GHETTO FIGHTERS' HOUSE (Heb. בֵּית לוֹחֲמֵי הַגֶטָּאוֹת, Beit Loḥamei ha-Getta'ot), a ghetto uprising and Holocaust remembrance authority, established in kibbutz *Loḥamei ha-Getta'ot, on April 19, 1950, by a group of former ghetto fighters and partisans. The house serves as a memorial and research and documentation center on the Holocaust period, and on Jewish resistance under Nazi rule in Europe. It contains an important historical archive on the Holocaust, and particularly on organized resistance; papers left by the poet Itzhak *Katzenelson, after whom it is named; documents from the *He-Ḥalutz archives in the Warsaw and Bialystok ghettos; a collection of the publications of the Jewish underground in occupied Poland; on the Jewish underground in Holland and France; a register of names of Jewish partisans who fought in Italy and Yugoslavia; and photographs, films, and pictures. It also contains the papers of Yitzhak *Zuckerman and Miriam Nocitch, a collection of 60 diaries in different languages, and several thousand testimonies of Holocaust survivors. The museum maintains a permanent display as well as special exhibits dealing with different aspects of the Holocaust and Jewish resistance; models of the Warsaw ghetto and the *Treblinka death camp are on show. In 2005 the Museum's permanent exhibition underwent a significant upgrading that will take several years to complete. On the national Holocaust Remembrance Day in Israel (27th of Nisan), a mass memorial assembly is held at the amphitheater outside the museum. The Ghetto Fighters' House has published a series of books and periodicals, Dappim le-Ḥeker ha-Sho'ah ve-ha-Mered (1951–52, 1969); and Yedi'ot Beit Loḥamei ha-Getta'ot al shem Yiẓḥak Katzenelson (1951–60).
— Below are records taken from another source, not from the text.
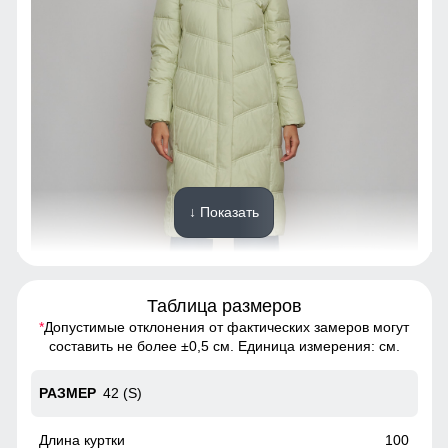
↓ Показать
Таблица размеров
*
Допустимые отклонения от фактических замеров могут
Куртка удобна и практична в использовании,
составить не более ±0,5 см. Единица измерения: см.
застегивается на молнию, кнопки.
42 (S)
Несъемный капюшон
Капюшон предназначен для защиты головы от
100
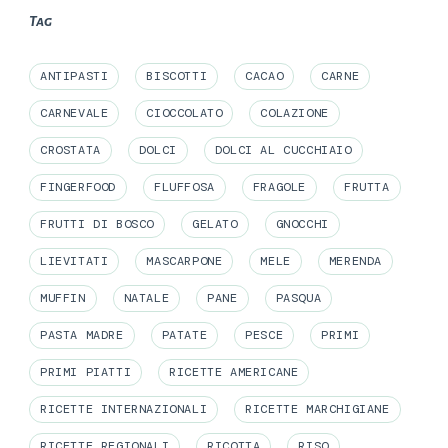
Tag
ANTIPASTI
BISCOTTI
CACAO
CARNE
CARNEVALE
CIOCCOLATO
COLAZIONE
CROSTATA
DOLCI
DOLCI AL CUCCHIAIO
FINGERFOOD
FLUFFOSA
FRAGOLE
FRUTTA
FRUTTI DI BOSCO
GELATO
GNOCCHI
LIEVITATI
MASCARPONE
MELE
MERENDA
MUFFIN
NATALE
PANE
PASQUA
PASTA MADRE
PATATE
PESCE
PRIMI
PRIMI PIATTI
RICETTE AMERICANE
RICETTE INTERNAZIONALI
RICETTE MARCHIGIANE
RICETTE REGIONALI
RICOTTA
RISO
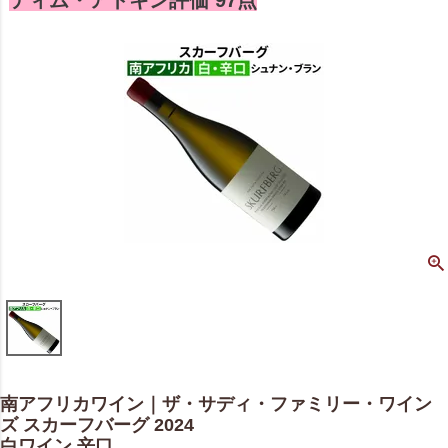
ティム・アトキン評価 97点
南アフリカワイン｜ザ・サディ・ファミリー・ワイン
ズ スカーフバーグ 2024
白ワイン 辛口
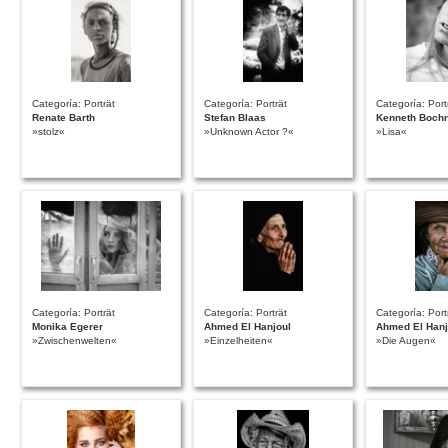
Categoría: Porträt
Categoría: Porträt
Categoría: Port
Renate Barth
Stefan Blaas
Kenneth Bochn
»stolz«
»Unknown Actor ?«
»Lisa«
Categoría: Porträt
Categoría: Porträt
Categoría: Port
Monika Egerer
Ahmed El Hanjoul
Ahmed El Hanj
»Zwischenwelten«
»Einzelheiten«
»Die Augen«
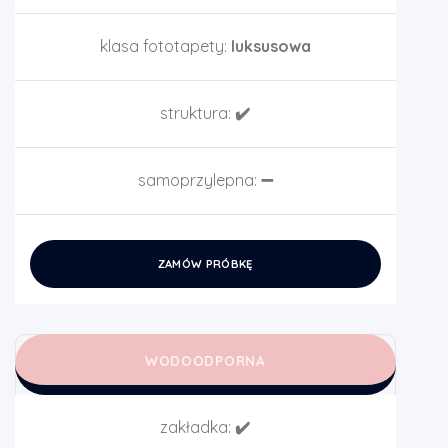
klasa fototapety:
luksusowa
struktura:
✔️
samoprzylepna:
➖
ZAMÓW PRÓBKĘ
WODOODPORNA
zakładka:
✔️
The Museum also has a highly acclaimed children's exhibition, Yad la-Yeled, designed to tell the story of the Holocaust to younger children. Designed by Ram Karmi, the exhibit is semicircular, descending into the depths of the earth. It unfolds section by section, not allowing the visitor to take in the entire exhibition at once, and tells the story of the Holocaust through the testimonies of those who were children during the Holocaust and through documents and imaginative reconstructions that suggest the magnitude of what happened in a manner that children can understand. At the center of the exhibition is a Janusz *Korczak room, based on the work of the famed Polish-Jewish educator and physician who ran an orphanage in the ghetto. This world of imagination and the empowerment of children here contrast boldly with the contents of the rest of the Museum. Educational activities in arts and crafts, drama, and music enable children to process what they have experienced. Among the other activities of the Museum, aside from those related to the Holocaust, are the international book-sharing project and work in democracy and pluralism that attracts neighboring Arab and Jewish communities in Galilee.